### Extracted material
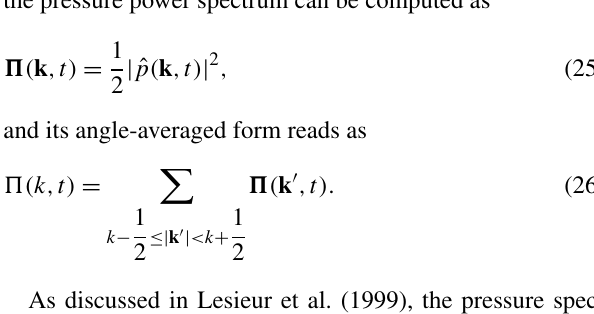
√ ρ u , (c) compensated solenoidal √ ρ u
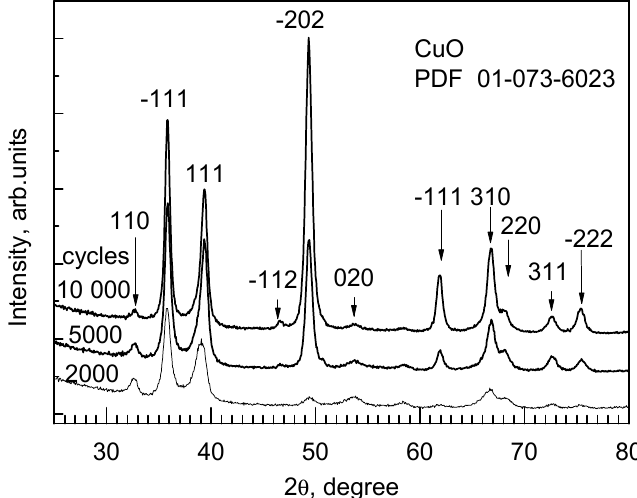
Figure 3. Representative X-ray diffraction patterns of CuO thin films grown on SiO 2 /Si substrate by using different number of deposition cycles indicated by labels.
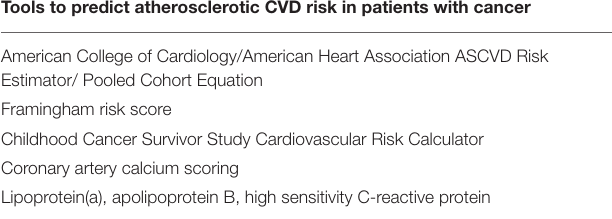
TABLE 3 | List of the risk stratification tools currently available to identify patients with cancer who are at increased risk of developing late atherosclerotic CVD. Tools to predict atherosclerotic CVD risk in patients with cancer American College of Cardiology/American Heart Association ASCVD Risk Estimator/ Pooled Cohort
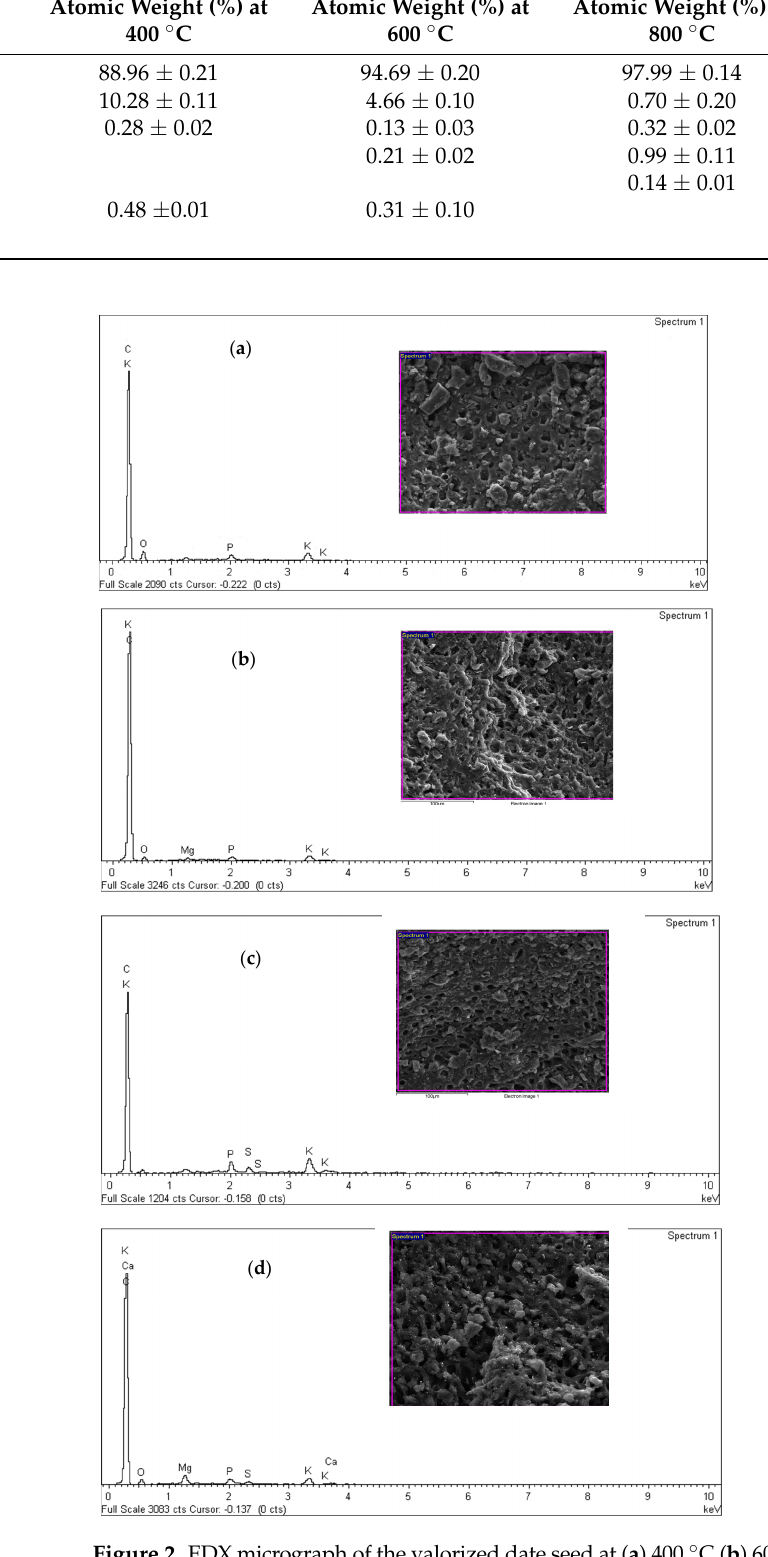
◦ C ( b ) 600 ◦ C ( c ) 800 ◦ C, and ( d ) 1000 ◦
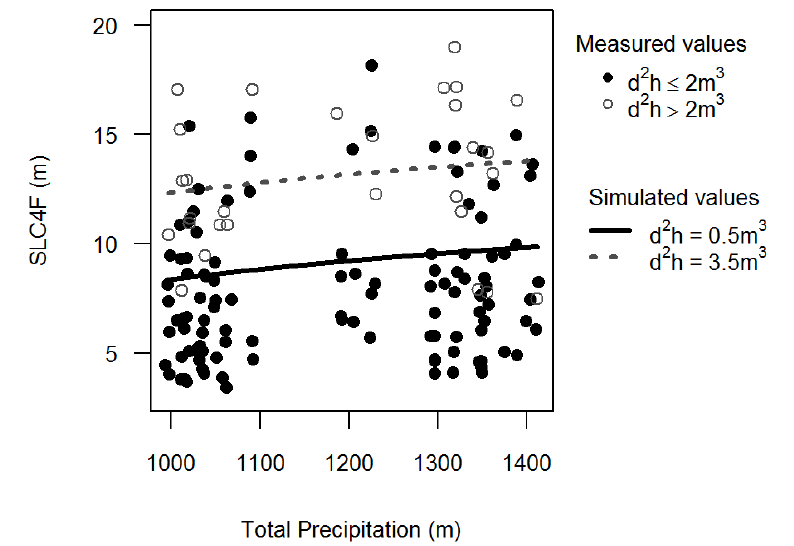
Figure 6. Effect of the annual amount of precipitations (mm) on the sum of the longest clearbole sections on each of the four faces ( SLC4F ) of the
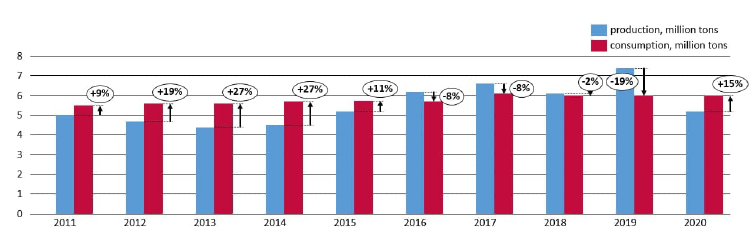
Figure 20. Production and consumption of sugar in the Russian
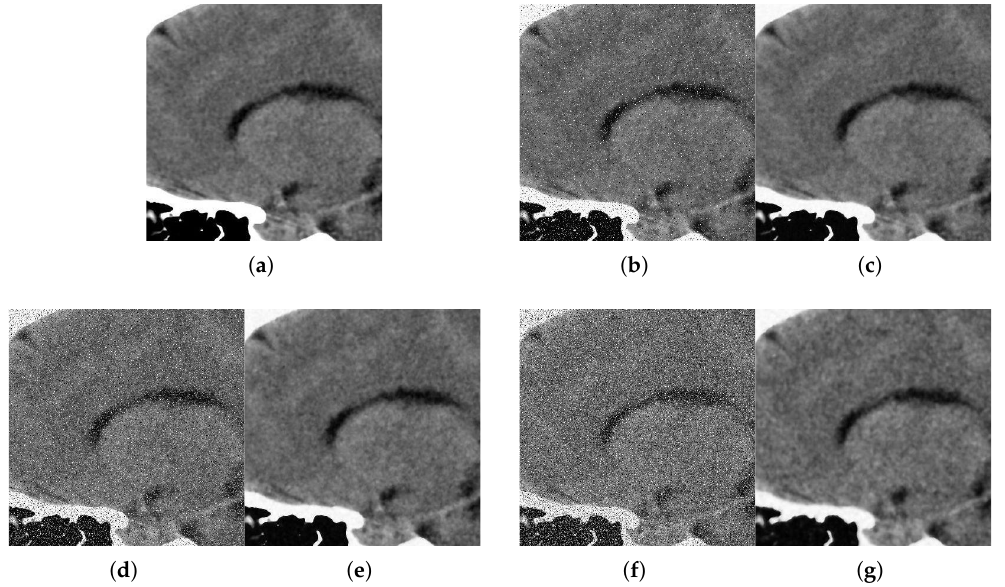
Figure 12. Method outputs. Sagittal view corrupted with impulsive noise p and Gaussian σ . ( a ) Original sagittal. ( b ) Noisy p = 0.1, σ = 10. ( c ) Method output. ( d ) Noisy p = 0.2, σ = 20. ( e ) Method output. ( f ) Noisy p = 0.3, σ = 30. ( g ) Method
* * *
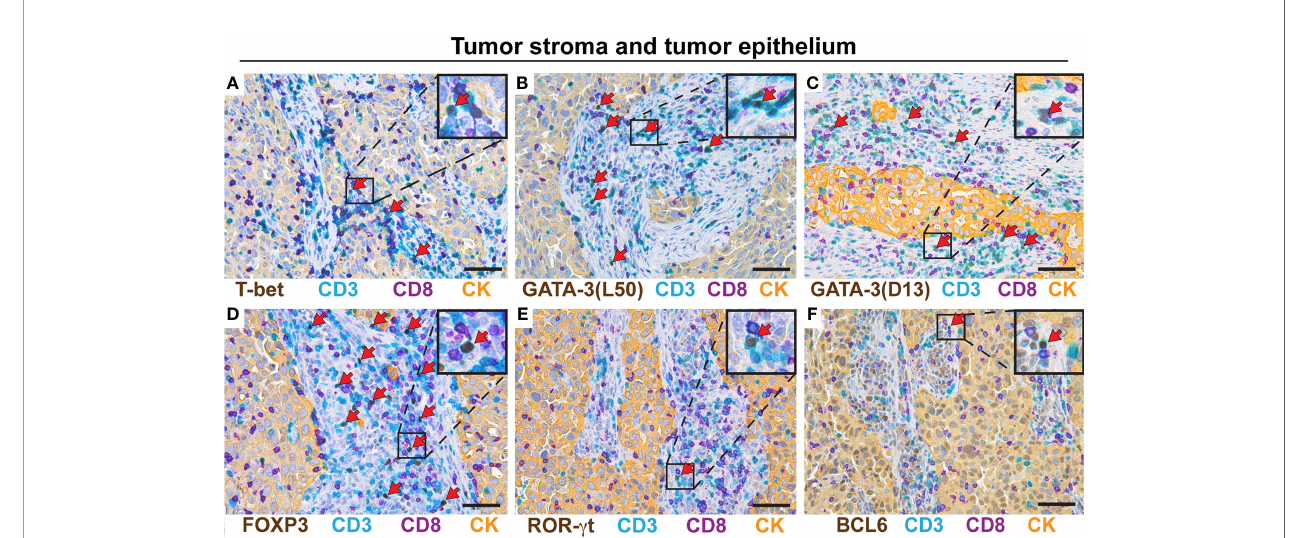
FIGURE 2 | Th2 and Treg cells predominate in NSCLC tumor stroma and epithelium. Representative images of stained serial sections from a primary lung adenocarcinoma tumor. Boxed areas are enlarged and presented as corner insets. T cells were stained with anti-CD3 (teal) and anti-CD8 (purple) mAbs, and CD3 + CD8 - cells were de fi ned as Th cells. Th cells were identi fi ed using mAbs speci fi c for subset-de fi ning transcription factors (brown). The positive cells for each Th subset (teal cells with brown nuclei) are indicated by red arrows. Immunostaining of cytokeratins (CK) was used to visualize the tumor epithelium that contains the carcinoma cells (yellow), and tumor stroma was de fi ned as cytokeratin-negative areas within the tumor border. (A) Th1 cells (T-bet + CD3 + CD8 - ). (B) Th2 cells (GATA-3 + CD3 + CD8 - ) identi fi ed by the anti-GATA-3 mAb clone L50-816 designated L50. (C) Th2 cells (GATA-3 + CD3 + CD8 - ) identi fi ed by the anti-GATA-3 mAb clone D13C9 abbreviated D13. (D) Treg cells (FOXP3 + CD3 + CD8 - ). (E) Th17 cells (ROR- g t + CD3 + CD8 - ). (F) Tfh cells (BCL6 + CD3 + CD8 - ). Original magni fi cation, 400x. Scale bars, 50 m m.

### Task description
Transcribe the listing above exactly, but only from the line with "solenoidal √ ρ u" through the line with "Figure 12. Method". Include both of those lines and omit the pictures.

### Solution to the exercise
√ ρ u , (c) compensated solenoidal √ ρ u
Figure 3. Representative X-ray diffraction patterns of CuO thin films grown on SiO 2 /Si substrate by using different number of deposition cycles indicated by labels.
TABLE 3 | List of the risk stratification tools currently available to identify patients with cancer who are at increased risk of developing late atherosclerotic CVD. Tools to predict atherosclerotic CVD risk in patients with cancer American College of Cardiology/American Heart Association ASCVD Risk Estimator/ Pooled Cohort
◦ C ( b ) 600 ◦ C ( c ) 800 ◦ C, and ( d ) 1000 ◦
Figure 6. Effect of the annual amount of precipitations (mm) on the sum of the longest clearbole sections on each of the four faces ( SLC4F ) of the
Figure 20. Production and consumption of sugar in the Russian
Figure 12. Method outputs. Sagittal view corrupted with impulsive noise p and Gaussian σ . ( a ) Original sagittal. ( b ) Noisy p = 0.1, σ = 10. ( c ) Method output. ( d ) Noisy p = 0.2, σ = 20. ( e ) Method output. ( f ) Noisy p = 0.3, σ = 30. ( g ) Method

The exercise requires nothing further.